→ Prompt: Write out the text of the items below again, swapping every "Commerces et services" for "Commerces & services" and changing nothing else. Leave the pictures out of your answer.

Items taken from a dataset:
----------------
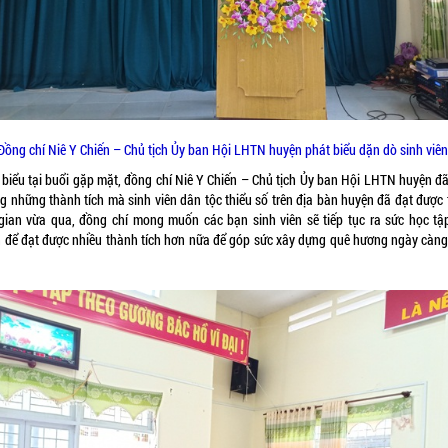
Đồng chí Niê Y Chiến – Chủ tịch Ủy ban Hội LHTN huyện phát biểu dặn dò sinh viên
 biểu tại buổi gặp mặt, đồng chí Niê Y Chiến – Chủ tịch Ủy ban Hội LHTN huyện đã
g những thành tích mà sinh viên dân tộc thiểu số trên địa bàn huyện đã đạt được 
 gian vừa qua, đồng chí mong muốn các bạn sinh viên sẽ tiếp tục ra sức học tập
n để đạt được nhiều thành tích hơn nữa để góp sức xây dựng quê hương ngày càng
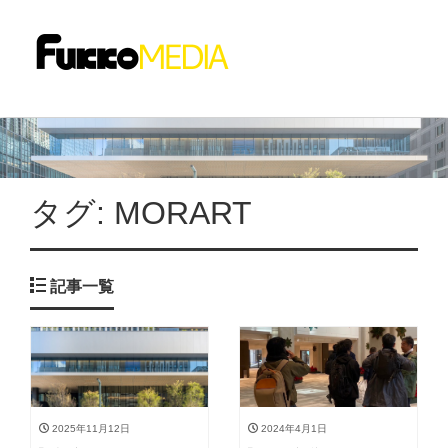
タグ:
MORART
記事一覧
2025年11月12日
2024年4月1日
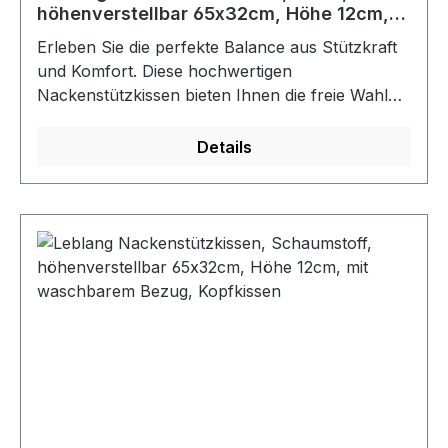
höhenverstellbar 65x32cm, Höhe 12cm,
mit waschbarem Bezug, Kopfkissen
Erleben Sie die perfekte Balance aus Stützkraft
und Komfort. Diese hochwertigen
Nackenstützkissen bieten Ihnen die freie Wahl
zwischen hochelastischem Schaumstoff oder
anschmiegsamem Latex im Kern, um Ihre
Details
individuellen Schlafbedürfnisse optimal zu
erfüllen und Nackenverspannungen
vorzubeugen. Der größte und wichtigste Vorteil
von Nackenstützkissen (oft auch orthopädische
Kissen genannt) liegt in der ergonomisch
korrekten Ausrichtung der Wirbelsäule während
des Schlafs. Im Gegensatz zu herkömmlichen,
weichen Kissen, die oft nur zum "Einsinken"
dienen, haben Nackenstützkissen eine
spezifische Form und Festigkeit, um der
natürlichen Linie der Wirbelsäule zu folgen und
diese zu unterstützen.Der Bezug verfügt über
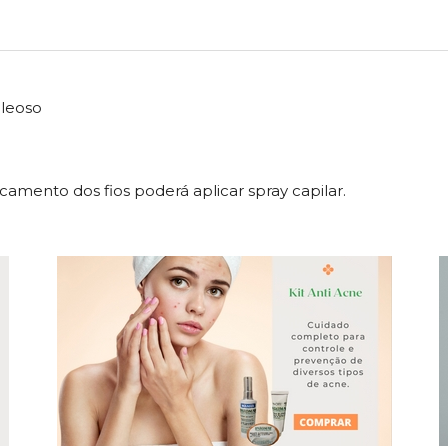
oleoso
camento dos fios poderá aplicar spray capilar.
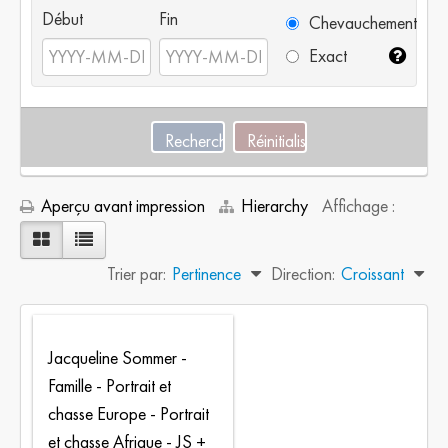
Début
Fin
Chevauchement
Exact
Aperçu avant impression
Hierarchy
Affichage :
Trier par:
Pertinence
Direction:
Croissant
Jacqueline Sommer -
Famille - Portrait et
chasse Europe - Portrait
et chasse Afrique - JS +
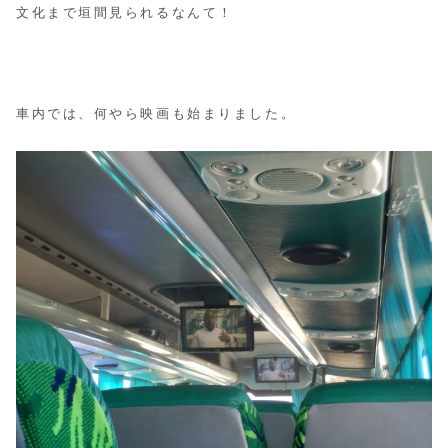
文化まで垣間見られるなんて！
車内では、何やら映画も始まりました。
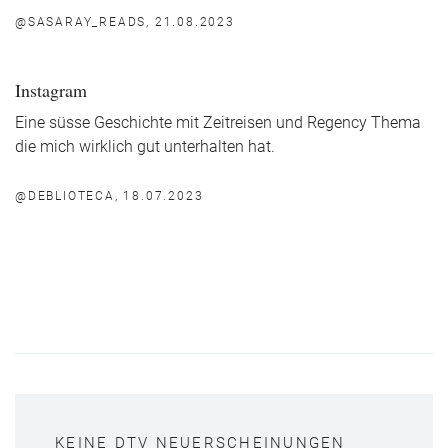
@SASARAY_READS, 21.08.2023
Instagram
Eine süsse Geschichte mit Zeitreisen und Regency Thema
die mich wirklich gut unterhalten hat.
@DEBLIOTECA, 18.07.2023
KEINE DTV NEUERSCHEINUNGEN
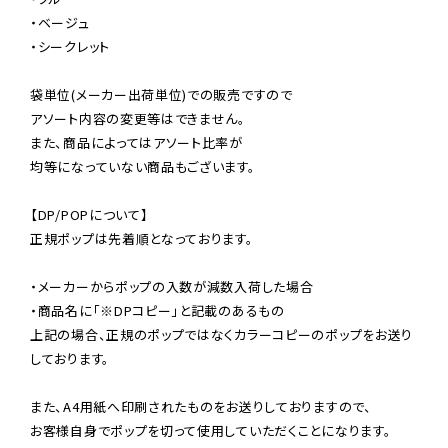
・ベージュ

・シークレット

袋単位(メーカー出荷単位)での販売ですので

アソート内容の変更等はできません。

また、商品によってはアソート比率が

均等になっていない商品もございます。

【DP/POPについて】

正規ポップは先着順となっております。

・メーカーからポップの入数が減数入荷した場合

・商品名に「※DPコピー」と記載のあるもの

上記の場合、正規のポップではなくカラーコピーのポップをお送り
しております。

また、A4用紙へ印刷されたものをお送りしておりますので、

お客様自身でポップを切って使用していただくことになります。
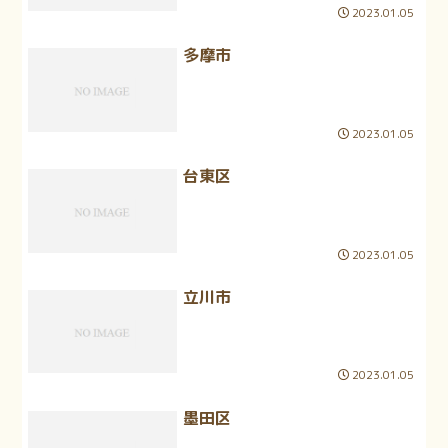
2023.01.05
多摩市
2023.01.05
台東区
2023.01.05
立川市
2023.01.05
墨田区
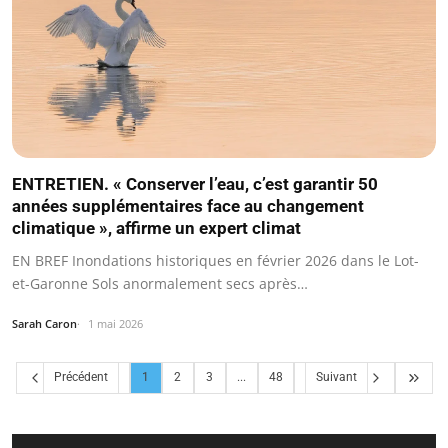
ENTRETIEN. « Conserver l’eau, c’est garantir 50
années supplémentaires face au changement
climatique », affirme un expert climat
EN BREF Inondations historiques en février 2026 dans le Lot-
et-Garonne Sols anormalement secs après…
Sarah Caron
1 mai 2026
Précédent
1
2
3
...
48
Suivant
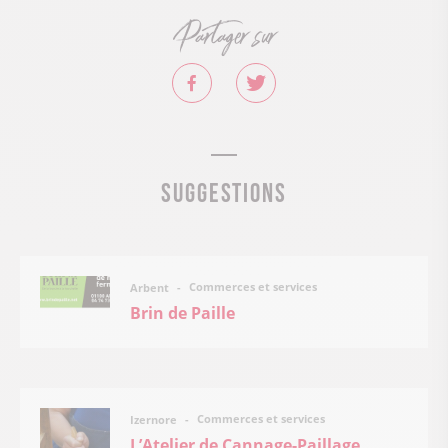
Partager sur
Suggestions
Commerces et services
Arbent
Brin de Paille
Commerces et services
Izernore
L’Atelier de Cannage-Paillage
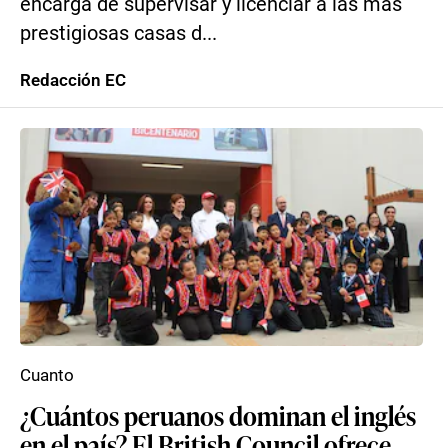
encarga de supervisar y licenciar a las más
prestigiosas casas d...
Redacción EC
Cuanto
¿Cuántos peruanos dominan el inglés
en el país? El British Council ofrece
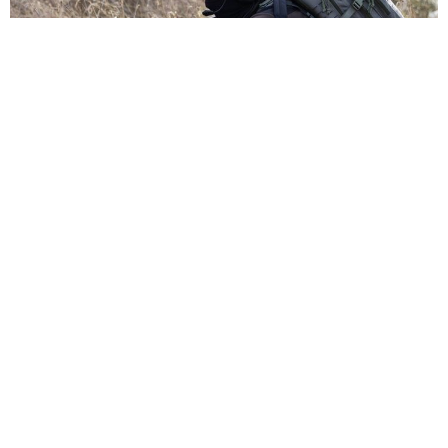
ОСНОВИ ТАКТИКИ У СТРАЙКБОЛІ.
ЧАСТИНА 1
“БЛІЦ”, ПИТАННЯ – ВІДПОВІДЬ ВІД
ГРАВЦІВ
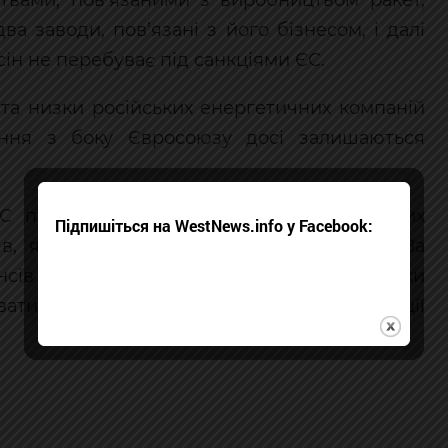
ствами, пов’язаними з виробництвом ракет,
два заводи, пов’язані з його бізнесом, і далі
ін не перебуває під санкціями ЄС.
а та низки російських енергетичних компаній
ння з боку Євросоюзу досі залишаються
С повністю заборонити імпорт російських
Підпишіться на WestNews.info у Facebook:
в, які частково виведені з-під санкцій. За
нсів ФРН Ларса Клінґбайля, такі винятки
вати на ціни в ЄС і послаблюють позиції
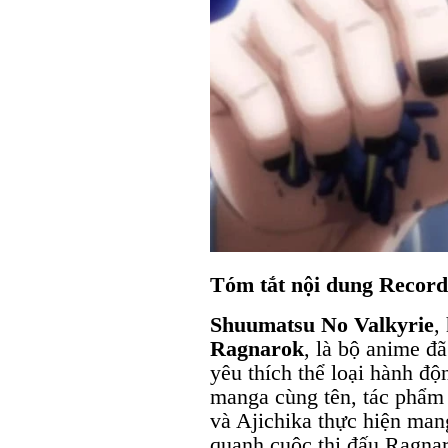
Tóm tắt nội dung Record
Shuumatsu No Valkyrie
,
Ragnarok
, là bộ anime đ
yêu thích thể loại hành đ
manga cùng tên, tác phẩ
và Ajichika thực hiện man
quanh cuộc thi đấu Ragnar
----------------
→ Answer:
Đồng chí Niê Y Chiến – Chủ tịch Ủy ban Hội LHTN huyện phát biểu dặn dò sinh viên
 biểu tại buổi gặp mặt, đồng chí Niê Y Chiến – Chủ tịch Ủy ban Hội LHTN huyện đã
g những thành tích mà sinh viên dân tộc thiểu số trên địa bàn huyện đã đạt được 
 gian vừa qua, đồng chí mong muốn các bạn sinh viên sẽ tiếp tục ra sức học tập
n để đạt được nhiều thành tích hơn nữa để góp sức xây dựng quê hương ngày càng
タグ:
MORART
記事一覧
2025年11月12日
2024年4月1日
höhenverstellbar 65x32cm, Höhe 12cm,
mit waschbarem Bezug, Kopfkissen
Erleben Sie die perfekte Balance aus Stützkraft
und Komfort. Diese hochwertigen
Nackenstützkissen bieten Ihnen die freie Wahl
zwischen hochelastischem Schaumstoff oder
anschmiegsamem Latex im Kern, um Ihre
Details
individuellen Schlafbedürfnisse optimal zu
erfüllen und Nackenverspannungen
vorzubeugen. Der größte und wichtigste Vorteil
von Nackenstützkissen (oft auch orthopädische
Kissen genannt) liegt in der ergonomisch
korrekten Ausrichtung der Wirbelsäule während
des Schlafs. Im Gegensatz zu herkömmlichen,
weichen Kissen, die oft nur zum "Einsinken"
dienen, haben Nackenstützkissen eine
spezifische Form und Festigkeit, um der
natürlichen Linie der Wirbelsäule zu folgen und
diese zu unterstützen.Der Bezug verfügt über
oleoso
camento dos fios poderá aplicar spray capilar.
Début
Fin
Chevauchement
Exact
Aperçu avant impression
Hierarchy
Affichage :
Trier par:
Pertinence
Direction:
Croissant
Jacqueline Sommer -
Famille - Portrait et
chasse Europe - Portrait
et chasse Afrique - JS +
文化まで垣間見られるなんて！
車内では、何やら映画も始まりました。
@SASARAY_READS, 21.08.2023
Instagram
Eine süsse Geschichte mit Zeitreisen und Regency Thema
die mich wirklich gut unterhalten hat.
@DEBLIOTECA, 18.07.2023
KEINE DTV NEUERSCHEINUNGEN
・ベージュ

・シークレット

袋単位(メーカー出荷単位)での販売ですので

アソート内容の変更等はできません。

また、商品によってはアソート比率が

均等になっていない商品もございます。

【DP/POPについて】

正規ポップは先着順となっております。

・メーカーからポップの入数が減数入荷した場合

・商品名に「※DPコピー」と記載のあるもの

上記の場合、正規のポップではなくカラーコピーのポップをお送り
しております。

また、A4用紙へ印刷されたものをお送りしておりますので、

お客様自身でポップを切って使用していただくことになります。
2023.01.05
多摩市
2023.01.05
台東区
2023.01.05
立川市
2023.01.05
墨田区
ENTRETIEN. « Conserver l’eau, c’est garantir 50
années supplémentaires face au changement
climatique », affirme un expert climat
EN BREF Inondations historiques en février 2026 dans le Lot-
et-Garonne Sols anormalement secs après…
Sarah Caron
1 mai 2026
Précédent
1
2
3
...
48
Suivant
Partager sur
Suggestions
Commerces & services
Arbent
Brin de Paille
Commerces & services
Izernore
L’Atelier de Cannage-Paillage
encarga de supervisar y licenciar a las más
prestigiosas casas d...
Redacción EC
Cuanto
¿Cuántos peruanos dominan el inglés
en el país? El British Council ofrece
ОСНОВИ ТАКТИКИ У СТРАЙКБОЛІ.
ЧАСТИНА 1
“БЛІЦ”, ПИТАННЯ – ВІДПОВІДЬ ВІД
ГРАВЦІВ
ствами, пов’язаними з виробництвом ракет,
два заводи, пов’язані з його бізнесом, і далі
ін не перебуває під санкціями ЄС.
а та низки російських енергетичних компаній
ння з боку Євросоюзу досі залишаються
С повністю заборонити імпорт російських
Підпишіться на WestNews.info у Facebook:
в, які частково виведені з-під санкцій. За
нсів ФРН Ларса Клінґбайля, такі винятки
вати на ціни в ЄС і послаблюють позиції
Tóm tắt nội dung Record
Shuumatsu No Valkyrie
,
Ragnarok
, là bộ anime đ
yêu thích thể loại hành đ
manga cùng tên, tác phẩ
và Ajichika thực hiện man
quanh cuộc thi đấu Ragnar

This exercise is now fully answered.